AIM OF THE TASK -
Scan the material below for "wire", then return each line that contains it.

RECORDS SHOWN -
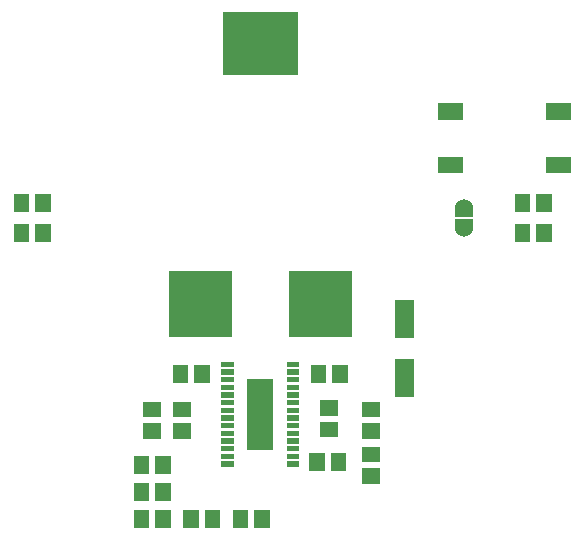
<source format=gbr>
G04 start of page 10 for group -4015 idx -4015 *
G04 Title: (unknown), toppaste *
G04 Creator: pcb 20140316 *
G04 CreationDate: Thu 02 Jul 2020 08:37:42 PM GMT UTC *
G04 For: railfan *
G04 Format: Gerber/RS-274X *
G04 PCB-Dimensions (mil): 2000.00 1840.00 *
G04 PCB-Coordinate-Origin: lower left *
%MOIN*%
%FSLAX25Y25*%
%LNTOPPASTE*%
%ADD75R,0.0550X0.0550*%
%ADD74R,0.0630X0.0630*%
%ADD73R,0.2100X0.2100*%
%ADD72R,0.2080X0.2080*%
%ADD71R,0.0866X0.0866*%
%ADD70R,0.0177X0.0177*%
%ADD69R,0.0512X0.0512*%
%ADD68R,0.0300X0.0300*%
%ADD67C,0.0600*%
G54D67*X160500Y106600D03*
G54D68*X159000Y108100D02*X162000D01*
G54D67*X160500Y113400D03*
G54D68*X159000Y111900D02*X162000D01*
G54D69*X85957Y9893D02*Y9107D01*
X93043Y9893D02*Y9107D01*
G54D70*X80394Y61134D02*X82756D01*
X80394Y58575D02*X82756D01*
X80394Y56016D02*X82756D01*
X80394Y53457D02*X82756D01*
X80394Y50898D02*X82756D01*
X80394Y48339D02*X82756D01*
X80394Y45780D02*X82756D01*
X80394Y43220D02*X82756D01*
X80394Y40661D02*X82756D01*
X80394Y38102D02*X82756D01*
X80394Y35543D02*X82756D01*
X80394Y32984D02*X82756D01*
X80394Y30425D02*X82756D01*
X80394Y27866D02*X82756D01*
X102244D02*X104606D01*
X102244Y30425D02*X104606D01*
X102244Y32984D02*X104606D01*
X102244Y35543D02*X104606D01*
X102244Y38102D02*X104606D01*
X102244Y40661D02*X104606D01*
X102244Y43220D02*X104606D01*
X102244Y45780D02*X104606D01*
X102244Y48339D02*X104606D01*
X102244Y50898D02*X104606D01*
X102244Y53457D02*X104606D01*
X102244Y56016D02*X104606D01*
X102244Y58575D02*X104606D01*
X102244Y61134D02*X104606D01*
G54D71*X92500Y51980D02*Y37020D01*
G54D72*X90400Y168100D02*X94600D01*
G54D73*X72500Y81700D02*Y80700D01*
X112500Y81700D02*Y80700D01*
G54D69*X65957Y58393D02*Y57607D01*
X73043Y58393D02*Y57607D01*
X119043Y58393D02*Y57607D01*
X111957Y58393D02*Y57607D01*
G54D74*X140500Y59807D02*Y53508D01*
Y79492D02*Y73193D01*
G54D69*X129107Y38957D02*X129893D01*
X129107Y46043D02*X129893D01*
X111457Y28893D02*Y28107D01*
X118543Y28893D02*Y28107D01*
X20043Y105393D02*Y104607D01*
X12957Y105393D02*Y104607D01*
Y115393D02*Y114607D01*
X20043Y115393D02*Y114607D01*
X179957Y105393D02*Y104607D01*
X187043Y105393D02*Y104607D01*
Y115393D02*Y114607D01*
X179957Y115393D02*Y114607D01*
G54D75*X190550Y127600D02*X193350D01*
X154650D02*X157450D01*
X190550Y145400D02*X193350D01*
X154650D02*X157450D01*
G54D69*X60043Y27893D02*Y27107D01*
X52957Y27893D02*Y27107D01*
Y18893D02*Y18107D01*
X60043Y18893D02*Y18107D01*
Y9893D02*Y9107D01*
X52957Y9893D02*Y9107D01*
X69457Y9893D02*Y9107D01*
X76543Y9893D02*Y9107D01*
X115107Y46543D02*X115893D01*
X115107Y39457D02*X115893D01*
X129107Y23957D02*X129893D01*
X129107Y31043D02*X129893D01*
X56107Y46043D02*X56893D01*
X56107Y38957D02*X56893D01*
X66107Y46043D02*X66893D01*
X66107Y38957D02*X66893D01*
M02*

</source>
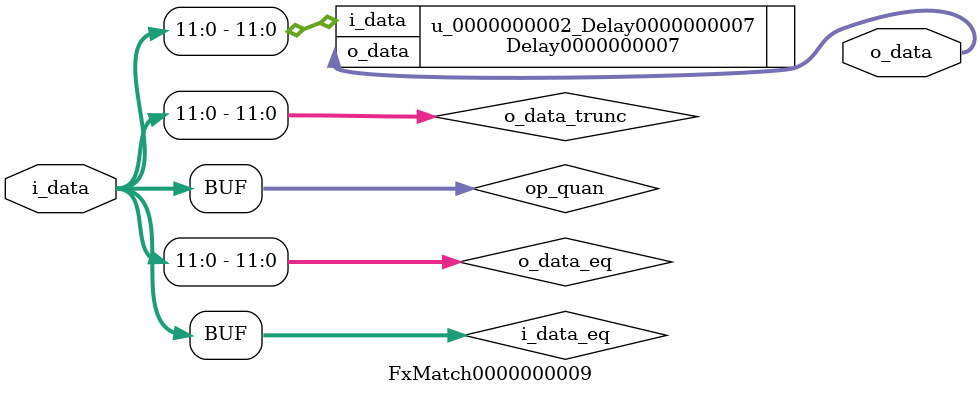
<source format=v>
 module FxMatch0000000009 (
     i_data, o_data
 );
 input wire [14-1:0] i_data;     // Input data
 output wire [12-1:0] o_data;   // Output data
 //
 wire [14-1:0] i_data_eq;
 assign i_data_eq = i_data;
 wire [12-1:0] o_data_eq;
 // Quantization Stage
 // Perfect LSB match
 wire [14-1:0] op_quan; // Quantization output
 assign op_quan = i_data_eq;
 // Overflow Stage
 // Overflow protection
 assign o_data_eq = op_quan[12-1:0];
 wire [12-1:0] o_data_trunc;
 assign o_data_trunc = o_data_eq;
Delay0000000007  u_0000000002_Delay0000000007(.i_data(o_data_trunc), .o_data(o_data));
 endmodule

</source>
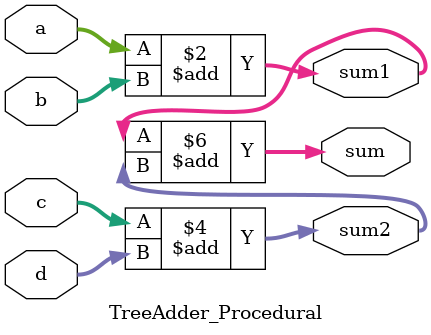
<source format=v>
module TreeAdder_Procedural(
		input [3:0]a,
		input [3:0]b,
		input [7:0]c,
		input [7:0]d,
		output reg [4:0]sum1,
		output reg [8:0]sum2,
		output reg [9:0]sum
	);

	always @(a or b) begin
		sum1 = a + b;
	end

	always @(c or d )begin
		sum2 = c + d;
	end

	always @(sum1 or sum2)begin
		sum = sum1 + sum2 ;
	end

endmodule

</source>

OUTPUT -
 input wire [14-1:0] i_data;     // Input data
 output wire [12-1:0] o_data;   // Output data
 wire [14-1:0] i_data_eq;
 wire [12-1:0] o_data_eq;
 wire [14-1:0] op_quan; // Quantization output
 wire [12-1:0] o_data_trunc;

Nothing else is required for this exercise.